Available records section start
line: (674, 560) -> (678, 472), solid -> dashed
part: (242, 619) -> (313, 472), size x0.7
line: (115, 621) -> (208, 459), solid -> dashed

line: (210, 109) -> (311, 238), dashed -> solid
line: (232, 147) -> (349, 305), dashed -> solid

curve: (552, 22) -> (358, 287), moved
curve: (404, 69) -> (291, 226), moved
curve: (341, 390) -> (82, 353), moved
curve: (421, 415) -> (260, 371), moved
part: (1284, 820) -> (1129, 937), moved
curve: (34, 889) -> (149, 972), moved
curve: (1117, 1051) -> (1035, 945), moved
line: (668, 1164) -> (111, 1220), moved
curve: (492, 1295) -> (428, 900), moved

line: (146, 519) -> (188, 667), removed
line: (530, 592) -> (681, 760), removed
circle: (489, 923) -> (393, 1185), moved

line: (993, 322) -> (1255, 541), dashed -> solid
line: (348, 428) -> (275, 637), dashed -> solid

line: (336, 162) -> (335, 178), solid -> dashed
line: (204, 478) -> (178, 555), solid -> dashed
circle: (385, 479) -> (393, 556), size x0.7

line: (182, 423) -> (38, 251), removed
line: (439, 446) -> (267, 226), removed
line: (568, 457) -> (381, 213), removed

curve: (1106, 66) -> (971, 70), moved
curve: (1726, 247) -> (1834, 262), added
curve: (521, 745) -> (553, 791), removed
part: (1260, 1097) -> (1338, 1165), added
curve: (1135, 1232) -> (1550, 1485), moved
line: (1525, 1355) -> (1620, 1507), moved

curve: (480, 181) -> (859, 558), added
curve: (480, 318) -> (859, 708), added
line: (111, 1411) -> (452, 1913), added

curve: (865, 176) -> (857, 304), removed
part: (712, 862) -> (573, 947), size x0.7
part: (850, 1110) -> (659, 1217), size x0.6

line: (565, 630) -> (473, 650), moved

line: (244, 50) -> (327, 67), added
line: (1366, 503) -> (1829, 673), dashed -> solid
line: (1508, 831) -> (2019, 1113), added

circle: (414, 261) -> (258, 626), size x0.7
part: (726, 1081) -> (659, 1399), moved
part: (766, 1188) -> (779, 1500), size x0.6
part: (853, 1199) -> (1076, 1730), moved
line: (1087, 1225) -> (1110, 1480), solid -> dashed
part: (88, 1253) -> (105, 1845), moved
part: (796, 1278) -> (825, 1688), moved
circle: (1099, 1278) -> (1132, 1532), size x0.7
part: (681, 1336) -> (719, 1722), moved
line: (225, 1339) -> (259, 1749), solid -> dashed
Available records section end
What is needed: Repeat all of the data exactly. Include every line.

Task output:
line: (674, 560) -> (678, 472), solid -> dashed
part: (242, 619) -> (313, 472), size x0.7
line: (115, 621) -> (208, 459), solid -> dashed

line: (210, 109) -> (311, 238), dashed -> solid
line: (232, 147) -> (349, 305), dashed -> solid

curve: (552, 22) -> (358, 287), moved
curve: (404, 69) -> (291, 226), moved
curve: (341, 390) -> (82, 353), moved
curve: (421, 415) -> (260, 371), moved
part: (1284, 820) -> (1129, 937), moved
curve: (34, 889) -> (149, 972), moved
curve: (1117, 1051) -> (1035, 945), moved
line: (668, 1164) -> (111, 1220), moved
curve: (492, 1295) -> (428, 900), moved

line: (146, 519) -> (188, 667), removed
line: (530, 592) -> (681, 760), removed
circle: (489, 923) -> (393, 1185), moved

line: (993, 322) -> (1255, 541), dashed -> solid
line: (348, 428) -> (275, 637), dashed -> solid

line: (336, 162) -> (335, 178), solid -> dashed
line: (204, 478) -> (178, 555), solid -> dashed
circle: (385, 479) -> (393, 556), size x0.7

line: (182, 423) -> (38, 251), removed
line: (439, 446) -> (267, 226), removed
line: (568, 457) -> (381, 213), removed

curve: (1106, 66) -> (971, 70), moved
curve: (1726, 247) -> (1834, 262), added
curve: (521, 745) -> (553, 791), removed
part: (1260, 1097) -> (1338, 1165), added
curve: (1135, 1232) -> (1550, 1485), moved
line: (1525, 1355) -> (1620, 1507), moved

curve: (480, 181) -> (859, 558), added
curve: (480, 318) -> (859, 708), added
line: (111, 1411) -> (452, 1913), added

curve: (865, 176) -> (857, 304), removed
part: (712, 862) -> (573, 947), size x0.7
part: (850, 1110) -> (659, 1217), size x0.6

line: (565, 630) -> (473, 650), moved

line: (244, 50) -> (327, 67), added
line: (1366, 503) -> (1829, 673), dashed -> solid
line: (1508, 831) -> (2019, 1113), added

circle: (414, 261) -> (258, 626), size x0.7
part: (726, 1081) -> (659, 1399), moved
part: (766, 1188) -> (779, 1500), size x0.6
part: (853, 1199) -> (1076, 1730), moved
line: (1087, 1225) -> (1110, 1480), solid -> dashed
part: (88, 1253) -> (105, 1845), moved
part: (796, 1278) -> (825, 1688), moved
circle: (1099, 1278) -> (1132, 1532), size x0.7
part: (681, 1336) -> (719, 1722), moved
line: (225, 1339) -> (259, 1749), solid -> dashed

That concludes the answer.